# Madebyknock



## Neill (Jun 26, 2013)

Looks like the made by knock grinder is coming together.


__
http://instagr.am/p/fr4FN0Aynu/


----------



## forzajuve (Feb 2, 2011)

Looks like my salt and pepper grinders!


----------



## The Systemic Kid (Nov 23, 2012)

Look forward to hearing more about it - especially after the Comandante's entry to the market which has received mixed reviews.


----------



## Sofmonk (Jul 25, 2013)

A demo on the new lido 2 manual coffee grinder is out. Lots of new adjustments and looks very user friendly too. One to consider as think they should be available through UK sellers?


----------



## coffeechap (Apr 5, 2012)

That new lido looks good


----------



## Neill (Jun 26, 2013)

Lido certainly does look well made. Wonder how consistent it will be at both ends of the grind spectrum? Hopefully good. I'm thinking of picking up a hand grinder for filter/brewed coffee so I can leave my main grinder in the espresso area.


----------



## MarkyP (Jan 10, 2013)

I wonder if they are going to make the same strides in user friendliness with the Pharos... I'd be up for that, for a cheap introduction to Conicals!


----------



## sneakymagic (Apr 1, 2012)

forzajuve said:


> Looks like my salt and pepper grinders!
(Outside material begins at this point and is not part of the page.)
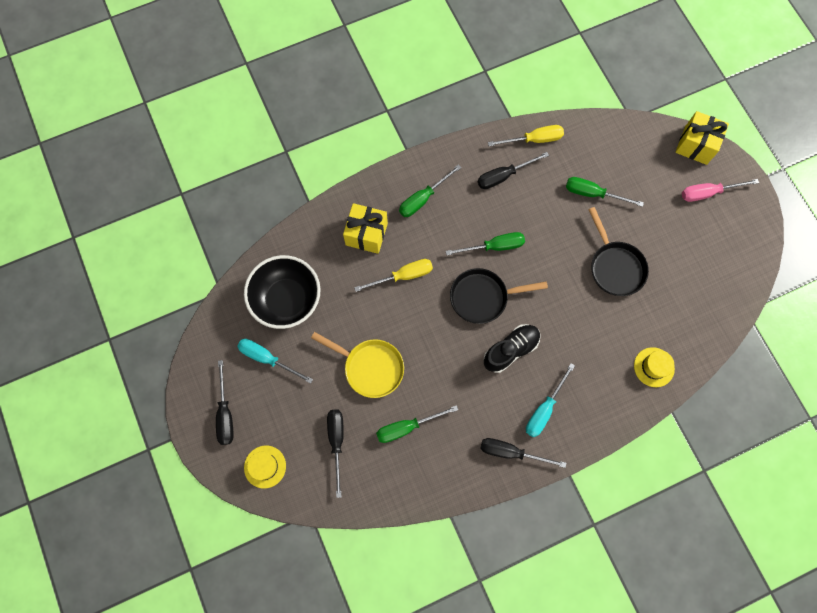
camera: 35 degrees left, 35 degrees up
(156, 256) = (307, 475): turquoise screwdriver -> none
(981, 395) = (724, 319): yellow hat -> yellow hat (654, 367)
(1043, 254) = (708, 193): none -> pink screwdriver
well with that in mind, and at 10", perhaps I should rename it the Rubirosa (the delicately minded should perhaps not look that up).

P


----------



## garydyke1 (Mar 9, 2011)

Sofmonk said:


> A demo on the new lido 2 manual coffee grinder is out. Lots of new adjustments and looks very user friendly too. One to consider as think they should be available through UK sellers?


Interesting. Like the adjustment not sure about the new handle design. Looks less portable than mk1.

Cant wait to see reports on the all important grind particle- distribution


----------



## Milesy (Mar 8, 2012)

I've been following the knock grinder process for a wee while now and on the list for the first batch.


----------



## Neill (Jun 26, 2013)

Milesy said:


> I've been following the knock grinder process for a wee while now and on the list for the first batch.


Looking forward to your report then!


----------



## lookseehear (Jul 16, 2010)

I'm also on the MadeByKnock waiting list and from (very few) discussions with Peter I think this is going to be the one to watch (he's really taking care of the coarse side as well as the espresso side). I'm sure the Lido 2 will be great but I would expect we'll pay a premium in the UK for it. I also love the choice of different woods on the MBK grinder.

I want one purely as a travel brew grinder - I have no desire to buy a hand grinder for espresso prep at the moment so all I care about is it at least matching my Maestro+ for brew grinding.

Also - please can someone buy Doug and Barb a new camera for Christmas? It's 2013 and the videos are still in 240p!


----------



## radish (Nov 20, 2011)

Indeed! At first I thought they had posted on old link. Haven't really been following this grinder, but I'm interested in something that could be a practical step-up from my Maestro+. Will be handy if it's on trial at Brew Lab as well.


----------



## Charliej (Feb 25, 2012)

What burr set does the Lido actually use all the OE website says is that it's a commonly used one which looks awfully like the ones use in the mc2 and Ascaso/Fracino grinders etc.


----------



## sneakymagic (Apr 1, 2012)

Charliej said:


> What burr set does the Lido actually use all the OE website says is that it's a commonly used one which looks awfully like the ones use in the mc2 and Ascaso/Fracino grinders etc.


Yep - that's the burr set used in the Lido 1, the Roscos and the Knock grinder. What OE are using for L2 hasn't been declared as far as I'm aware but I doubt they'd use anything that would compromise their quality and there are sane reasons for sticking with that burr set if they are intending on introducing other grinders.

P


----------



## Java Jive (Sep 21, 2013)

Saw on Knock's Facebook page that the price will be £120, £130 or £150 depending on the wood you choose, and hopefully first shipments will be in time for Christmas. The Lido2 is set for $175 but no idea what the UK distributor(s?) will charge. Does anyone know who'll be selling the Lido2 in the UK and when it's expected?


----------



## grimpeur (Oct 18, 2013)

Looks like the Knock grinder is coming together nicely. A nice picture on the Facebook page. Looks like they have addressed some of the minor niggles with the Lido and basically made the grinder that the comandante failed to be!

excited!


----------